That allows forecasters to identify potential storms and to begin developing policy and warnings even before the naming of a storm.

“That’s new,” said meteorologist Frank Marks, director of the federal Hurricane Research Division for the National Oceanic and Atmospheric Administration (NOAA). “Having a model do that before there’s a storm with enough confidence that the National Hurricane Center would start alerting people with watches and warnings, that’s a big leap.”

But the increased ability to see what might be out there has yet to translate into a better-prepared public. And the reason is probably a lack of understanding by the public about where a storm is and what that means in relation to its future danger, and the inability of the forecasters to educate the public.

Marks explains that when a storm is predicted to be 75 to 100 miles off the coast, forecasters express concern, putting out warnings. But the public really doesn’t understand what that 75 to 100 miles means. The forecast means the center of the storm is 75 to 100 miles out, but the storm’s width may mean that it’s a lot closer.

“While our guidance has gotten better, our ability to communicate our uncertainty with the tools we currently have is very challenging,” Marks said.

“As the average error continues to get smaller, we almost always see impacts outside the cone,” Michael Brennan, forecaster for the National Hurricane Center, told the NOLA Media Group recently. “And while the average track forecast errors are improving, we still have outliers, and it’s really hard to determine when that will happen, when we will have really big forecast errors.”

The models have improved by about 2 to 3 percent per year for about the last decade, but forecasting has vastly improved during the last three years because of an increase in data being fed to the models.

The increased data, particularly the data coming from the United States Air Force and the NOAA aircraft that fly into the storms, have coincided with technical improvements to the models that have greatly improved the models’ ability to forecast potential storms.

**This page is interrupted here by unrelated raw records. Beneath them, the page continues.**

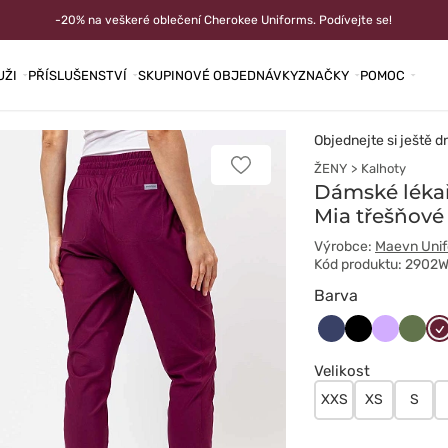
-20% na veškeré oblečení Cherokee Uniforms. Podívejte se!
UŽI
PŘÍSLUŠENSTVÍ
SKUPINOVÉ OBJEDNÁVKY
ZNAČKY
POMOC
Objednejte si ještě d
ŽENY
Kalhoty
Přidat
k
Dámské léka
oblíbeným
Mia třešňové
položkám
Výrobce:
Maevn Uni
Kód produktu: 2902
Barva
Ciemny
Czarny
Lawendo
Oliwk
Wi
granat
Velikost
XXS
XS
S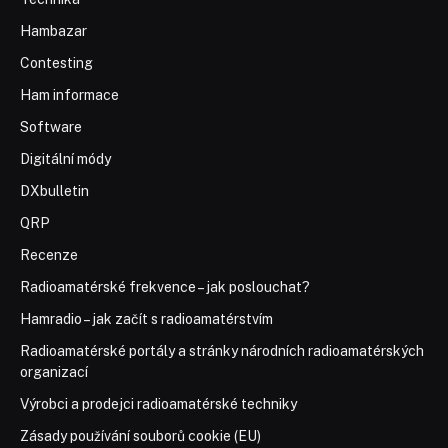
Hambazar
Contesting
Ham informace
Software
Digitální módy
DXbulletin
QRP
Recenze
Radioamatérské frekvence – jak poslouchat?
Hamradio – jak začít s radioamatérstvím
Radioamatérské portály a stránky národních radioamatérských
organizací
Výrobci a prodejci radioamatérské techniky
Zásady používání souborů cookie (EU)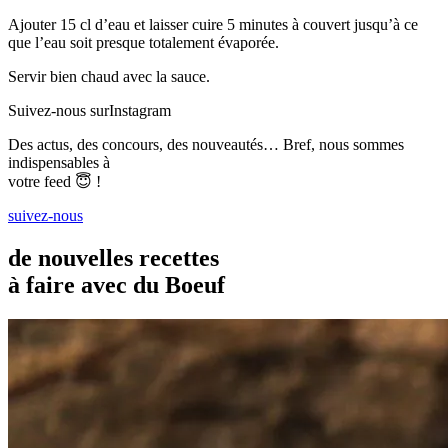
Ajouter 15 cl d’eau et laisser cuire 5 minutes à couvert jusqu’à ce
que l’eau soit presque totalement évaporée.
Servir bien chaud avec la sauce.
Suivez-nous sur
Instagram
Des actus, des concours, des nouveautés… Bref, nous sommes
indispensables à
votre feed 😇 !
suivez-nous
de nouvelles recettes
à faire avec du Boeuf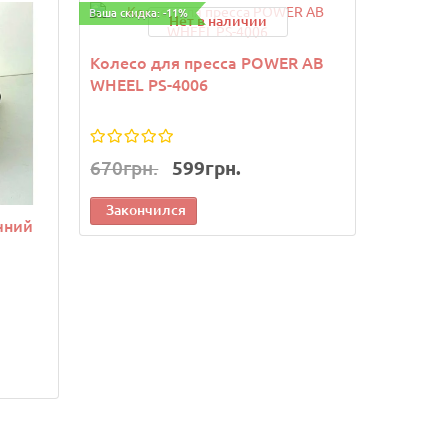
Ваша скидка: -11%
Нет в наличии
Колесо для пресса POWER AB
WHEEL PS-4006
670грн.
599грн.
Закончился
чний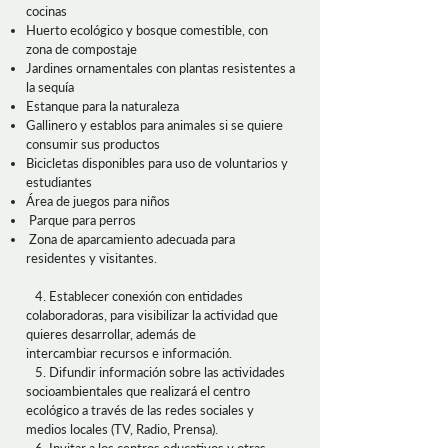
cocinas
Huerto ecológico y bosque comestible, con
zona de compostaje
Jardines ornamentales con plantas resistentes a
la sequía
Estanque para la naturaleza
Gallinero y establos para animales si se quiere
consumir sus productos
Bicicletas disponibles para uso de voluntarios y
estudiantes
Área de juegos para niños
Parque para perros
Zona de aparcamiento adecuada para
residentes y visitantes.
4. Establecer conexión con entidades
colaboradoras, para visibilizar la actividad que
quieres desarrollar, además de
intercambiar recursos e información.
5. Difundir información sobre las actividades
socioambientales que realizará el centro
ecológico a través de las redes sociales y
medios locales (TV, Radio, Prensa).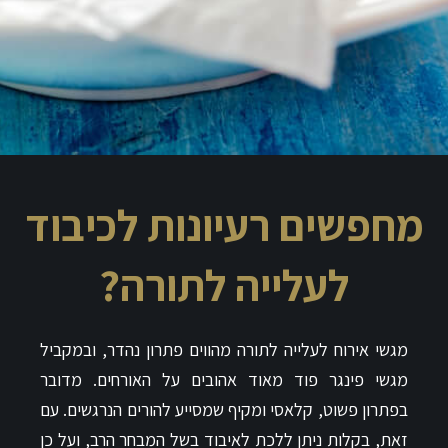
מחפשים רעיונות לכיבוד
לעלייה לתורה?
מגשי אירוח לעלייה לתורה מהווים פתרון נהדר, ובמקביל
מגשי פינגר פוד מאוד אהובים על האורחים. מדובר
בפתרון פשוט, קלאסי ומקיף שמסייע להורים הנרגשים. עם
זאת, בקלות ניתן ללכת לאיבוד בשל המבחר הרב, ועל כן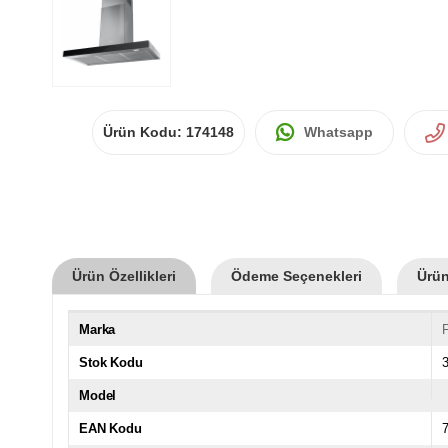
Ürün Kodu:
174148
Whatsapp
Ürün Özellikleri
Ödeme Seçenekleri
Ürün
Marka
Stok Kodu
Model
EAN Kodu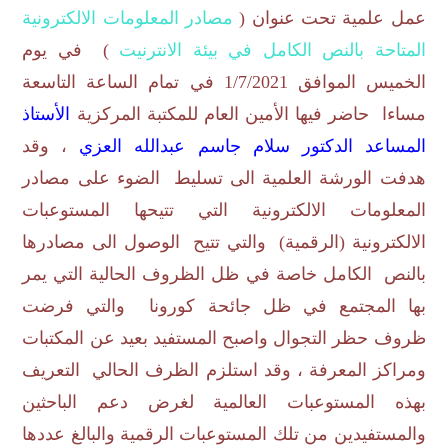
عمل علمية تحت عنوان (
مصادر المعلومات الالكترونية
المتاحة بالنص الكامل في بيئة الانترنيت
) في يوم
الخميس الموافق 1/7/2021 في تمام الساعة التاسعة
مساءا حاضر فيها الأمين العام للمكتبة المركزية
الأستاذ
المساعد الدكتور سلام جاسم عبدالله العزي
، وقد
هدفت الورشة العلمية الى تسليط الضوء على مصادر
المعلومات الالكترونية التي تتيحها المستوعبات
الالكترونية (الرقمية) والتي تتيح الوصول الى مصادرها
بالنص الكامل خاصة في ظل الظروف الحالية التي يمر
بها المجتمع في ظل جائحة كورونا والتي فرضت
ظروف حظر التجوال واصبح المستفيد بعيد عن المكتبات
ومراكز المعرفة ، وقد استلزم الظرف الحالي التعريف
بهذه المستوعبات العالمية لغرض دعم الباحثين
والمستفيدين من تلك المستوعبات الرقمية والبالغ عددها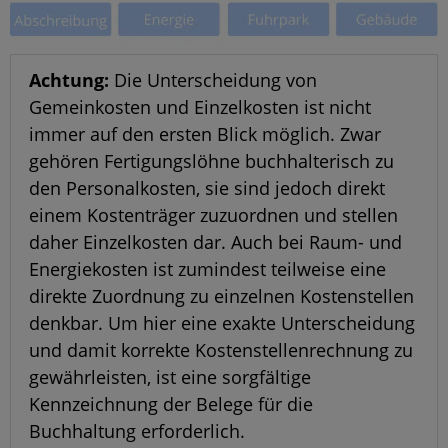
Achtung:
Die Unterscheidung von
Gemeinkosten und Einzelkosten ist nicht
immer auf den ersten Blick möglich. Zwar
gehören Fertigungslöhne buchhalterisch zu
den Personalkosten, sie sind jedoch direkt
einem Kostenträger zuzuordnen und stellen
daher Einzelkosten dar. Auch bei Raum- und
Energiekosten ist zumindest teilweise eine
direkte Zuordnung zu einzelnen Kostenstellen
denkbar. Um hier eine exakte Unterscheidung
und damit korrekte Kostenstellenrechnung zu
gewährleisten, ist eine sorgfältige
Kennzeichnung der Belege für die
Buchhaltung erforderlich.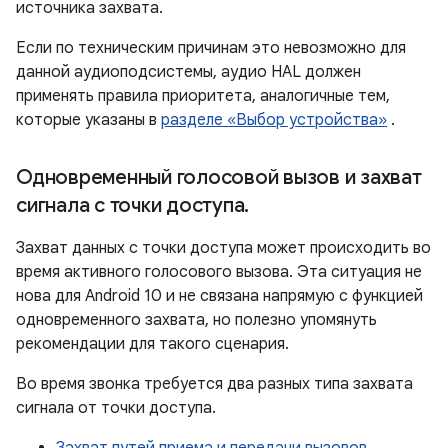
источника захвата.
Если по техническим причинам это невозможно для
данной аудиоподсистемы, аудио HAL должен
применять правила приоритета, аналогичные тем,
которые указаны в
разделе «Выбор устройства»
.
Одновременный голосовой вызов и захват
сигнала с точки доступа
.
Захват данных с точки доступа может происходить во
время активного голосового вызова. Эта ситуация не
нова для Android 10 и не связана напрямую с функцией
одновременного захвата, но полезно упомянуть
рекомендации для такого сценария.
Во время звонка требуется два разных типа захвата
сигнала от точки доступа.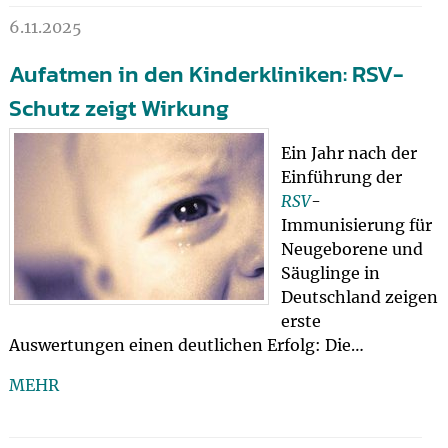
6.11.2025
Aufatmen in den Kinderkliniken: RSV-
Schutz zeigt Wirkung
Ein Jahr nach der
Einführung der
RSV
-
Immunisierung für
Neugeborene und
Säuglinge in
Deutschland zeigen
erste
Auswertungen einen deutlichen Erfolg: Die…
MEHR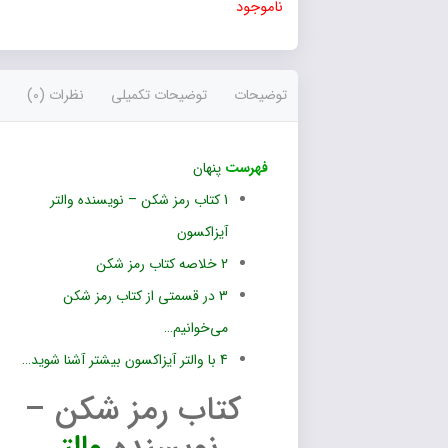
ناموجود
توضیحات
توضیحات تکمیلی
نظرات (0)
فهرست
پنهان
1
کتاب رمز شکن – نویسنده والتر
آیزاکسون
2
خلاصه کتاب رمز شکن
3
در قسمتی از کتاب رمز شکن
می‌خوانیم…
4
با والتر آیزاکسون بیشتر آشنا شوید…
کتاب رمز شکن –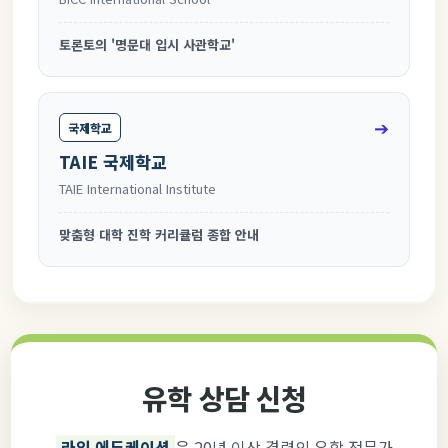
토론토의 '명문대 입시 사관학교'
➔
국제학교
TAIE 국제학교
TAIE International Institute
맞춤형 대학 진학 커리큘럼 종합 안내
유학 상담 신청
라임 에듀케이션
은 20년 이상 경력의 유학 전문가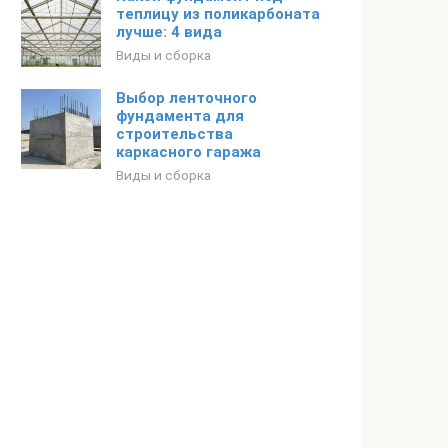
теплицу из поликарбоната
лучше: 4 вида
Виды и сборка
Выбор ленточного
фундамента для
строительства
каркасного гаража
Виды и сборка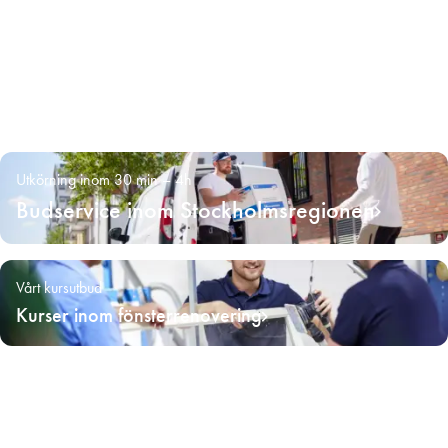
Utkörning inom 30 min – 4h
Budservice inom Stockholmsregionen
Vårt kursutbud
Kurser inom fönsterrenovering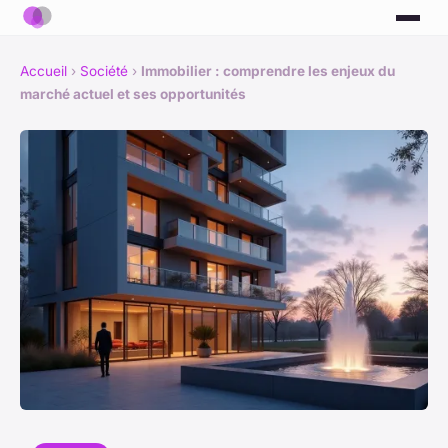
Accueil
›
Société
›
Immobilier : comprendre les enjeux du
marché actuel et ses opportunités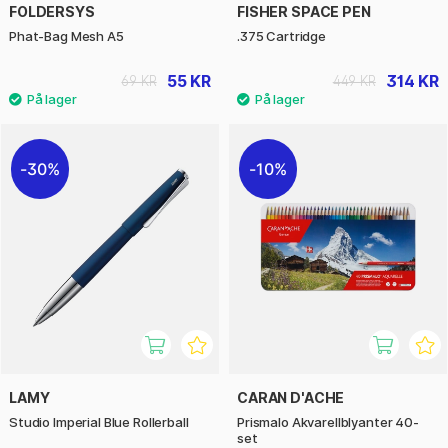
FOLDERSYS
FISHER SPACE PEN
Phat-Bag Mesh A5
.375 Cartridge
55 KR
314 KR
69 KR
449 KR
30%
10%
LAMY
CARAN D'ACHE
Studio Imperial Blue Rollerball
Prismalo Akvarellblyanter 40-
set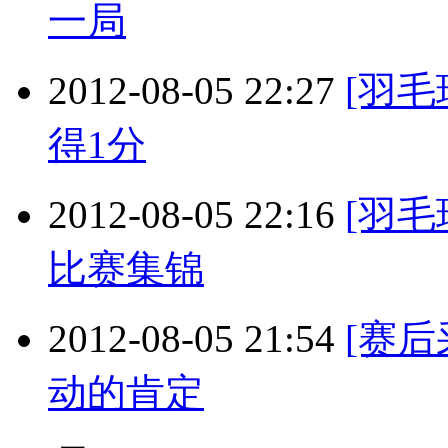
一局
2012-08-05 22:27
[羽
得1分
2012-08-05 22:16
[羽毛
比赛集锦
2012-08-05 21:54
[赛
动的肯定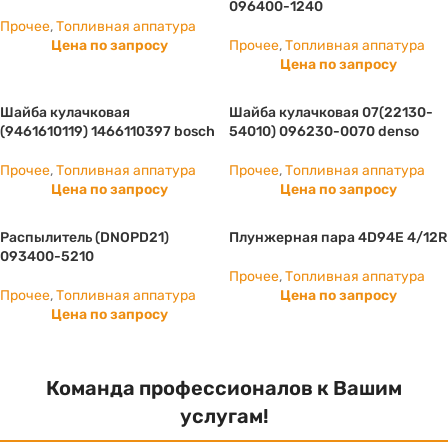
096400-1240
Прочее
,
Топливная аппатура
Цена по запросу
Прочее
,
Топливная аппатура
Цена по запросу
Шайба кулачковая
Шайба кулачковая 07(22130-
(9461610119) 1466110397 bosch
54010) 096230-0070 denso
Прочее
,
Топливная аппатура
Прочее
,
Топливная аппатура
Цена по запросу
Цена по запросу
Распылитель (DNOPD21)
Плунжерная пара 4D94E 4/12R
093400-5210
Прочее
,
Топливная аппатура
Прочее
,
Топливная аппатура
Цена по запросу
Цена по запросу
Команда профессионалов к Вашим
услугам!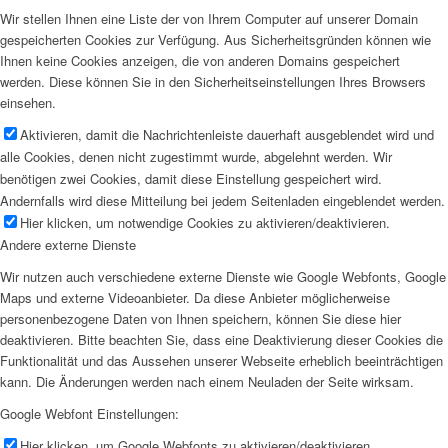
Wir stellen Ihnen eine Liste der von Ihrem Computer auf unserer Domain
gespeicherten Cookies zur Verfügung. Aus Sicherheitsgründen können wie
Ihnen keine Cookies anzeigen, die von anderen Domains gespeichert
werden. Diese können Sie in den Sicherheitseinstellungen Ihres Browsers
einsehen.
Aktivieren, damit die Nachrichtenleiste dauerhaft ausgeblendet wird und
alle Cookies, denen nicht zugestimmt wurde, abgelehnt werden. Wir
benötigen zwei Cookies, damit diese Einstellung gespeichert wird.
Andernfalls wird diese Mitteilung bei jedem Seitenladen eingeblendet werden.
Hier klicken, um notwendige Cookies zu aktivieren/deaktivieren.
Andere externe Dienste
Wir nutzen auch verschiedene externe Dienste wie Google Webfonts, Google
Maps und externe Videoanbieter. Da diese Anbieter möglicherweise
personenbezogene Daten von Ihnen speichern, können Sie diese hier
deaktivieren. Bitte beachten Sie, dass eine Deaktivierung dieser Cookies die
Funktionalität und das Aussehen unserer Webseite erheblich beeinträchtigen
kann. Die Änderungen werden nach einem Neuladen der Seite wirksam.
Google Webfont Einstellungen:
Hier klicken, um Google Webfonts zu aktivieren/deaktivieren.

The aircraft that fly into a storm take measurements like temperature, pressure, humidity and wind, and that data is added to the model through a process called data simulation. The model takes into consideration the data and develops analysis for that moment in time.  When new data is added hours later, the model still remembers the previous data in its analysis.

“As you do that, each time you get memory of the past data, so it improves the way the model sees the storm. So each cycle that we put data in improves it a little bit more because of the memory part of the model,” said Marks.

In the case of Hurricane Barry, the model predicted that a storm would develop just south of the Florida Panhandle and that it had a likelihood of affecting New Orleans and even Texas at the time it was forming off the coast two or three days out.

That’s good information for emergency managers but doesn’t help the public as much, Marks said.

“Emergency managers want as much lead time as they can because they have to activate EOCs and do evacuations. So for many activities, this idea of having a potential tropical cyclone model was … a game-changer,” Marks said.